■ Passage
Tuesday, October 10, 2017

Thorazine - An Old Fashioned Cure-All

Thorazine was thought of as a revolutionary breakthrough medication similar to Penicillin when the FDA approved it's use in the early 1950's. It was the very first psychiatric medication useful in the treatment of schizophrenia. Before Thorazine,  institutions used leather restraints, alternating cold and hot body packs and of course crude psychosurgery such as lobotomy.

In a bizzare side note Freud never received the Nobel prize for his work, but the fellow with that ice pick brain surgery  got the call from Sweeden to come pick up his Nobel prize for lobotomy. Efforts to recall this Nobel have been unsuccessful.

Thorazine was discovered while searching for a cure for malaria and worked by blocking dopamine receptors  in the brain - a chemical lobotomy. After Thorazine disables the dopamine receptors all sorts of bad things happen. Blocking dopamine does blunt the psychosis, but fooling around with neurotransmitters never has a happy ending. Akathesia (constant uncontrolled restlessness,) sustained muscle sasms leading to a debilitating constant muscle activity called tardive dyskinesia. I always thought of Thorazine as the equivalent of weeding a garden with a hand grenade. Sure the psychosis was blunted, but so was everything else that made the person an individual. These people were mere shells of human beings. The reeks and wrecks found on the backward of any long term psych hospital were not there only for their psychosis. The institutionalization and side effects of long term phenothiazine therapy were at fault too.

Thorazine was supplied in a wide range of dosage forms including;  syrup,  concentrate, injectable vials and even suppositories.  On my first medication passing adventure at Downey VA I had a med card that indicated the patient was to receive 2000mg of Thorazine concentrate. I was taught the maximum dose was around 200 mg. How could a patient receive 2 grams of this potent tranquilizer and survive? I was told this was the correct dose and the patient acquired a tolerance over the decades and to go ahead and give it. The patient shuffled up to the med room, gulped it down and went about his business. Simply amazing.

■ Set of tasks
#1 Transcribe the part of the Thorazine post that begins at the words "Thorazine was thought" and ends after "have been unsuccessful.".
#2 Answer these questions from the Thorazine post:
(a) Which medication was Thorazine thought to be similar to as a breakthrough?
(b) What disease were people trying to cure when Thorazine was discovered?
(c) What dose of Thorazine concentrate did the med card at Downey VA list for the patient?

■ Dataset extract
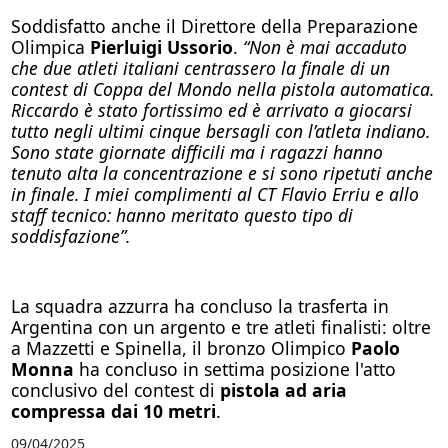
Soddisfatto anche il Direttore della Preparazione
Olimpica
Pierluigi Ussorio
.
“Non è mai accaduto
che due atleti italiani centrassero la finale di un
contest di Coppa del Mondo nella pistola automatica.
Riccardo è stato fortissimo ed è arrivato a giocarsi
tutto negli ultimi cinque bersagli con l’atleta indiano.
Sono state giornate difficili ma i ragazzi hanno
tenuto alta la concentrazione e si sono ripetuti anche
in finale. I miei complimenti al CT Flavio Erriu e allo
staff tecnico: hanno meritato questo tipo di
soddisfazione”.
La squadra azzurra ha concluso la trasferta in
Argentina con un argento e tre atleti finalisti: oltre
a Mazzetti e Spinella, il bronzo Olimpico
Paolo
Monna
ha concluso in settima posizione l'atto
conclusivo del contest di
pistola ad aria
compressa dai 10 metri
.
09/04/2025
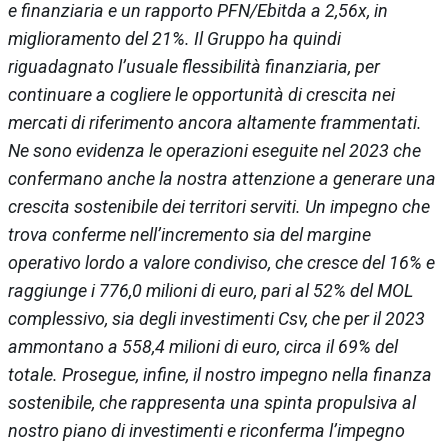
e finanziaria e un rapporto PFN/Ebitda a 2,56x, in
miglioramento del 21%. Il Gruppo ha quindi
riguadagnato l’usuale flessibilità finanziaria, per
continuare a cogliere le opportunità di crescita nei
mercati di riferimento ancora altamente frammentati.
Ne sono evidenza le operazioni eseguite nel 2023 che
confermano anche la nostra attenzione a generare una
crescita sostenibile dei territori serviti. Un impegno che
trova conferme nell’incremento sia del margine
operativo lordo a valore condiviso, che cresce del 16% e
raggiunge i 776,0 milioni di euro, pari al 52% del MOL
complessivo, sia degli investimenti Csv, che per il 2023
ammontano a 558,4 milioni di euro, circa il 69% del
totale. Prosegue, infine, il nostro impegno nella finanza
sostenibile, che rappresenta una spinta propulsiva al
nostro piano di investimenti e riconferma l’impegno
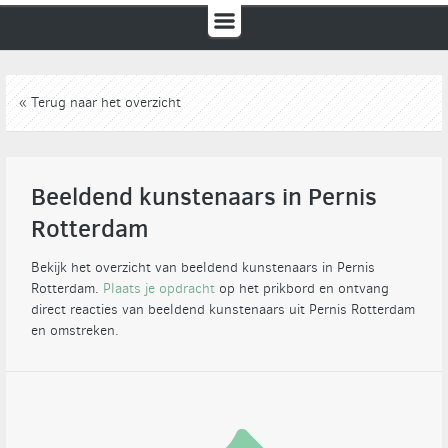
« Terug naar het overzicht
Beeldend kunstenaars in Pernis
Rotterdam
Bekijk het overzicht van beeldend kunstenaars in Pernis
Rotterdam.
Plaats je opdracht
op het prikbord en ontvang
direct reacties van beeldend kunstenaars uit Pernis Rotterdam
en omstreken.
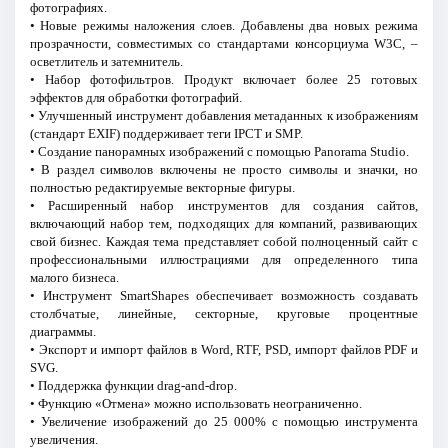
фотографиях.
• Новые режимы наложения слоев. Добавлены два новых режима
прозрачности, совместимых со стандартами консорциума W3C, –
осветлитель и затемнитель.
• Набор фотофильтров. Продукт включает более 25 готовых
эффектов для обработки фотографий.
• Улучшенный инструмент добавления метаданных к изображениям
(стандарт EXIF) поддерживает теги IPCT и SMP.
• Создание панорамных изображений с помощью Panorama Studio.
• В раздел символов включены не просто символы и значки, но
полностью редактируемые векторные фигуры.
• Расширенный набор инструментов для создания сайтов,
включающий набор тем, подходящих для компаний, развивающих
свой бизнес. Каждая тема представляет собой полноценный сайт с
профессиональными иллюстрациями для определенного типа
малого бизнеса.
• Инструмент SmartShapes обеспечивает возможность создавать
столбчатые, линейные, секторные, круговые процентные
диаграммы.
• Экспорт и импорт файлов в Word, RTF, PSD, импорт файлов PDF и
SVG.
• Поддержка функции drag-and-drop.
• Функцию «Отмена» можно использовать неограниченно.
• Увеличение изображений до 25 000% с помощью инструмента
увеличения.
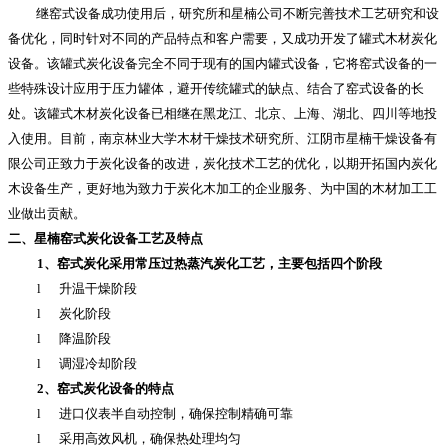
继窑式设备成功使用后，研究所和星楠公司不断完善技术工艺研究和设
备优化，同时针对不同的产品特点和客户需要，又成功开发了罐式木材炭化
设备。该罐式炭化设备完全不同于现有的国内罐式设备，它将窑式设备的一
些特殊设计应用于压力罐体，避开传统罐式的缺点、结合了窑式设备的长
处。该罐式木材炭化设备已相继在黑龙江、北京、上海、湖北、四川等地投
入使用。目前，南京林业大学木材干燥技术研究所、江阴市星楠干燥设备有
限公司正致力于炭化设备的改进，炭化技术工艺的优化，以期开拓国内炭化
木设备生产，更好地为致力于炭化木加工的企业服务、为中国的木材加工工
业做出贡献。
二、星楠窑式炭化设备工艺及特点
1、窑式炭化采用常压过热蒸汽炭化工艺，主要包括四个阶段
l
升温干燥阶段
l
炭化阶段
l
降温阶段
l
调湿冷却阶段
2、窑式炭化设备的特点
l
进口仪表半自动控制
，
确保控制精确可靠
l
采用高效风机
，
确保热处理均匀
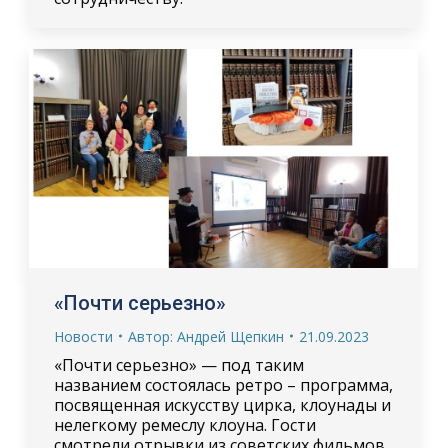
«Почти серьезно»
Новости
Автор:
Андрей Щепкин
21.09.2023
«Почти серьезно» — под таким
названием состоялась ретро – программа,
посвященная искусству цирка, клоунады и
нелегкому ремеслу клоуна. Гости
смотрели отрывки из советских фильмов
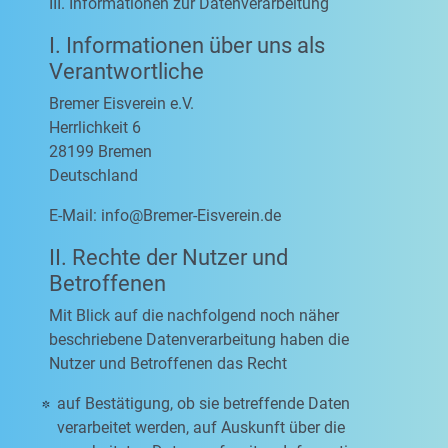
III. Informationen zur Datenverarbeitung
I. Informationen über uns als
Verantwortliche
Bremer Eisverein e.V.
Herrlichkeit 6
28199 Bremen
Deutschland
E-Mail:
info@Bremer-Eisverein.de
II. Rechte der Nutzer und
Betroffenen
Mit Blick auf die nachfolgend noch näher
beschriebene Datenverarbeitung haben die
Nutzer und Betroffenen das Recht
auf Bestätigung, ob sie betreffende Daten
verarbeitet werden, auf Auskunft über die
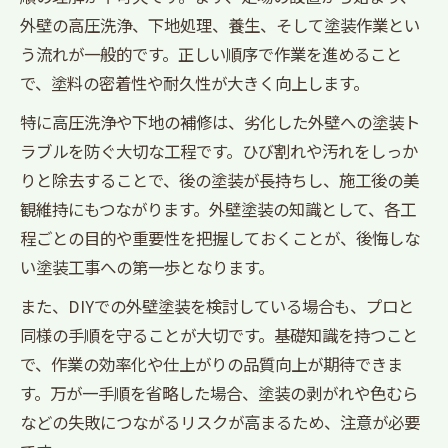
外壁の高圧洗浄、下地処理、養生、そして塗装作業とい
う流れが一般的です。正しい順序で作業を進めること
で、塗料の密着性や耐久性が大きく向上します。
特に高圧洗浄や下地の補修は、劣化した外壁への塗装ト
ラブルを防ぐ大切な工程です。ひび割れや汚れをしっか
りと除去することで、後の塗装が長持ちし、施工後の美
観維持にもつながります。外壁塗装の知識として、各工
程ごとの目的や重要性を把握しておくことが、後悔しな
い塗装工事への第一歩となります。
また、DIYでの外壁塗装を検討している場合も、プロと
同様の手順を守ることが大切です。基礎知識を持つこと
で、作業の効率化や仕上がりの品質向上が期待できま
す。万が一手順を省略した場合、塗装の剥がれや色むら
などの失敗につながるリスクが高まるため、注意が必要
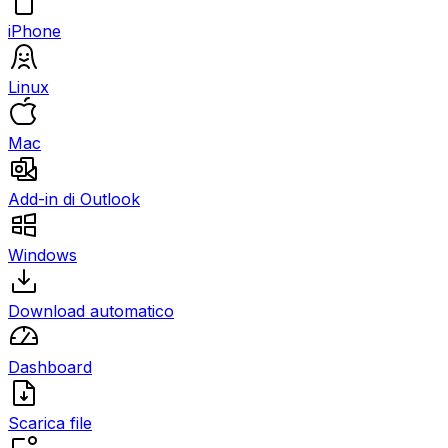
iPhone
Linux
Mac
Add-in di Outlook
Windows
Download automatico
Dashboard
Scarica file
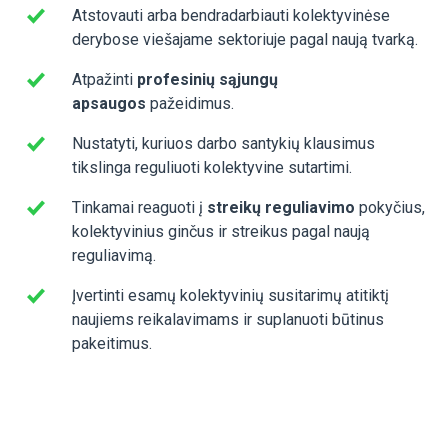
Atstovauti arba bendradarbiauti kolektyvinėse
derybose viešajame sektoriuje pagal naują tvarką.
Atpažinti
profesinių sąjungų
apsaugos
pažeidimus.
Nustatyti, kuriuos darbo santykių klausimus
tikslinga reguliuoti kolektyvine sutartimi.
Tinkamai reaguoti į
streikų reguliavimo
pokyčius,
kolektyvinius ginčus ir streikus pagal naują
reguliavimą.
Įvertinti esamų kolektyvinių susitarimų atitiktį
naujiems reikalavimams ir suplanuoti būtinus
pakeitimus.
---
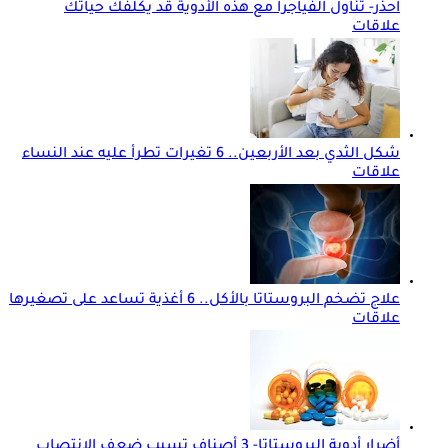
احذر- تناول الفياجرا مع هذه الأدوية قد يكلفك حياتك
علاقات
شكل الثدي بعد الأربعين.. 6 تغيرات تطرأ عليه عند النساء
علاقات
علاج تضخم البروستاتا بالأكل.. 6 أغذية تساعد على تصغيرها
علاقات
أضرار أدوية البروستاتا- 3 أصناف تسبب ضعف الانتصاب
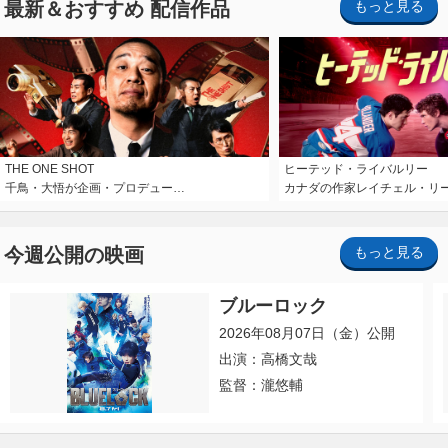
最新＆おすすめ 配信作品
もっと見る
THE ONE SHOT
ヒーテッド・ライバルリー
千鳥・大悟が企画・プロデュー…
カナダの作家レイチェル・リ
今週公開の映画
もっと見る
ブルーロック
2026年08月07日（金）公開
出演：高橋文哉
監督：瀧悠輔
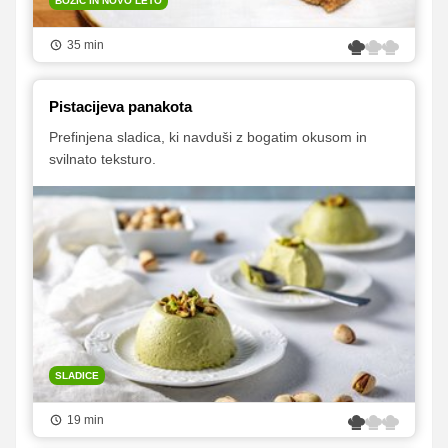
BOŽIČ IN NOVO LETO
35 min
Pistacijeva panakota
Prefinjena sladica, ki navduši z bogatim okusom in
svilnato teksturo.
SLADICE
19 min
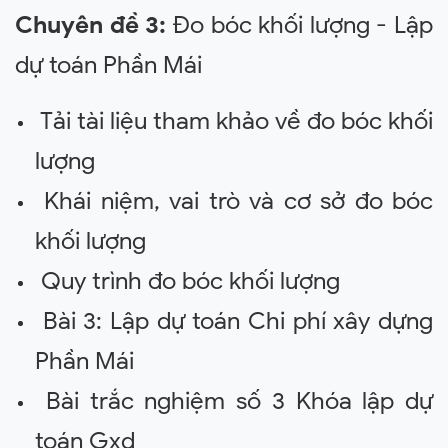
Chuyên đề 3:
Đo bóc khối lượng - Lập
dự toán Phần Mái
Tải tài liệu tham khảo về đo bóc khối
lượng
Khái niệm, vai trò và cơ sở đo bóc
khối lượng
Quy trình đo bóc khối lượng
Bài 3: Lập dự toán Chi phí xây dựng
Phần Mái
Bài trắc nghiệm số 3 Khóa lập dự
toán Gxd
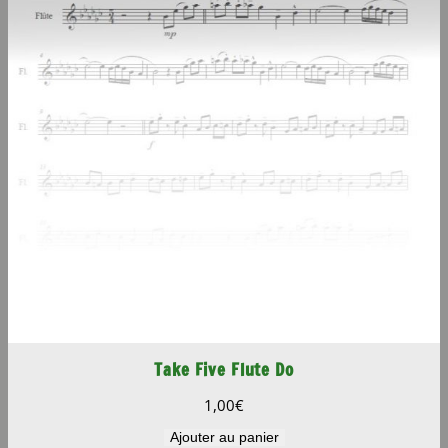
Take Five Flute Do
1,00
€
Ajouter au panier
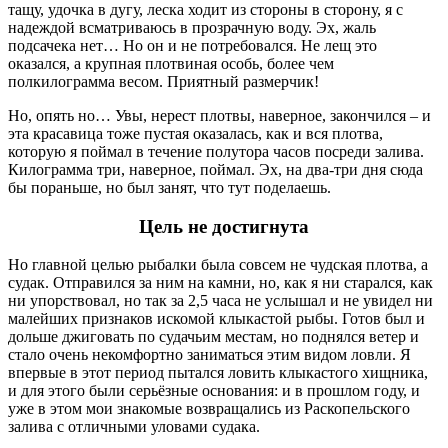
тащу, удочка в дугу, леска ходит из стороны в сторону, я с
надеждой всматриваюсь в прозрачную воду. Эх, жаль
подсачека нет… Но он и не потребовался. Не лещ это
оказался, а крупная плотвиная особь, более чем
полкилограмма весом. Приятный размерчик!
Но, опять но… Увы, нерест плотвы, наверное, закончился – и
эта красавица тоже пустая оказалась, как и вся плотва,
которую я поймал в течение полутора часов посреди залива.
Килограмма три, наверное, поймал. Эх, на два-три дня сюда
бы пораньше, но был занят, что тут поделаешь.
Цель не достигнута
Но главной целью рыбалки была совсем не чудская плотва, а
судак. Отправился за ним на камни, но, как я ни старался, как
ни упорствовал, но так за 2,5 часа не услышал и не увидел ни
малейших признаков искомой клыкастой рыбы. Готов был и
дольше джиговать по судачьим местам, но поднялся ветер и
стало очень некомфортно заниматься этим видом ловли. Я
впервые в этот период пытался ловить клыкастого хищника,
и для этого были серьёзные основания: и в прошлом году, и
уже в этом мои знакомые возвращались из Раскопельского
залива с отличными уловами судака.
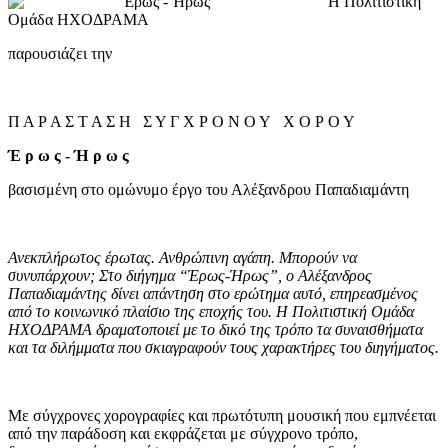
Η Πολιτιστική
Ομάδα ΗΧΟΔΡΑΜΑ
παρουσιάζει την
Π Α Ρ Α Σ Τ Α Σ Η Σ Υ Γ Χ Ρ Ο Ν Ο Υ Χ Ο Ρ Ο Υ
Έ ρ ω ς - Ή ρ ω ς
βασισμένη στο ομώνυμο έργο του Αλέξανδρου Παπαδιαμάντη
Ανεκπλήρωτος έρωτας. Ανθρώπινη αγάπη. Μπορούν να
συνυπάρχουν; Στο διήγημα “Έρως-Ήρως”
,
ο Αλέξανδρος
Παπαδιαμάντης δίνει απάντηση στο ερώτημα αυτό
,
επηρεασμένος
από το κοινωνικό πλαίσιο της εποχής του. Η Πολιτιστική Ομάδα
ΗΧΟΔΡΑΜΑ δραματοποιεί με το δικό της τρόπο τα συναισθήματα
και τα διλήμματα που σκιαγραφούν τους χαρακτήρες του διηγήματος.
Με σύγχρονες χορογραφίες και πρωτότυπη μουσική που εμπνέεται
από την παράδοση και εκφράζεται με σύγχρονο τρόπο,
==
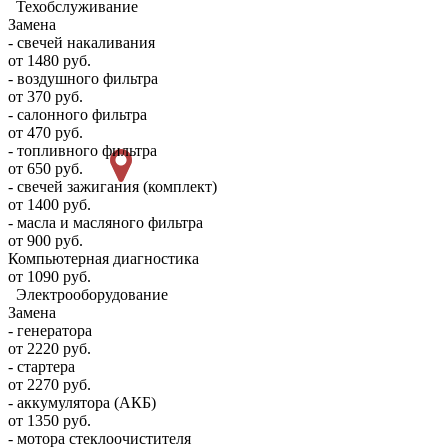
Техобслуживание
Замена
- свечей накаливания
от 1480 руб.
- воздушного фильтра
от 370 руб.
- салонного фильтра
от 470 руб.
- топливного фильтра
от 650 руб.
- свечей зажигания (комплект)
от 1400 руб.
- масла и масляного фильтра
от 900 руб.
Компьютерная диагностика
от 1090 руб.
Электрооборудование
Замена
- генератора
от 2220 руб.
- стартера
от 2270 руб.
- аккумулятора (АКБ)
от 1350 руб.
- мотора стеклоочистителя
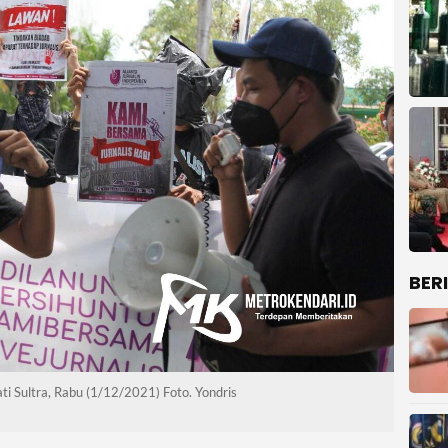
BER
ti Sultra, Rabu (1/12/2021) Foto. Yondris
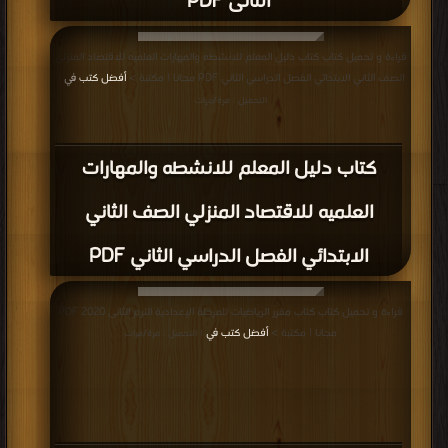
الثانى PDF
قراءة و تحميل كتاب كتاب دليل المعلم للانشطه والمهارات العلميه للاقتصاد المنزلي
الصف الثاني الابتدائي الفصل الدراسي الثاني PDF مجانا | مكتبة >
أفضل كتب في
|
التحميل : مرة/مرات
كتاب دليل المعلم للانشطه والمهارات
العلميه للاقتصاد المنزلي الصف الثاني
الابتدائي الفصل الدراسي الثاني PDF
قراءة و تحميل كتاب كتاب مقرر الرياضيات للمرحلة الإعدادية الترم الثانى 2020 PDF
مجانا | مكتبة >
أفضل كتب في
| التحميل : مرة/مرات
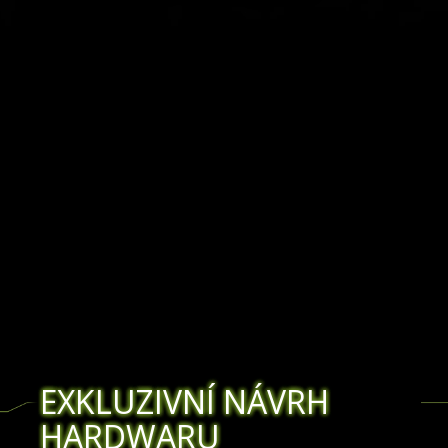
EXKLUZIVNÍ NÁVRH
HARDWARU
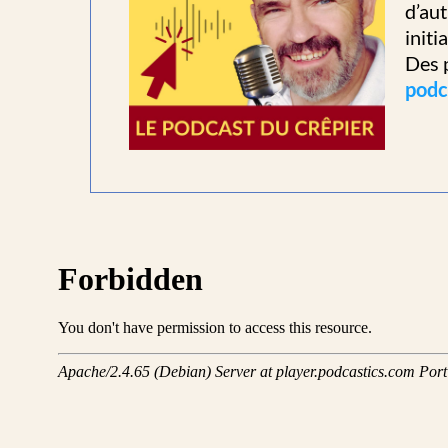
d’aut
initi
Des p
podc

■ Exercise results
#1
Thorazine was thought of as a revolutionary breakthrough medication similar to Penicillin when the FDA approved it's use in the early 1950's. It was the very first psychiatric medication useful in the treatment of schizophrenia. Before Thorazine,  institutions used leather restraints, alternating cold and hot body packs and of course crude psychosurgery such as lobotomy.

In a bizzare side note Freud never received the Nobel prize for his work, but the fellow with that ice pick brain surgery  got the call from Sweeden to come pick up his Nobel prize for lobotomy. Efforts to recall this Nobel have been unsuccessful.

#2
(a) Penicillin
(b) Malaria
(c) 2000mg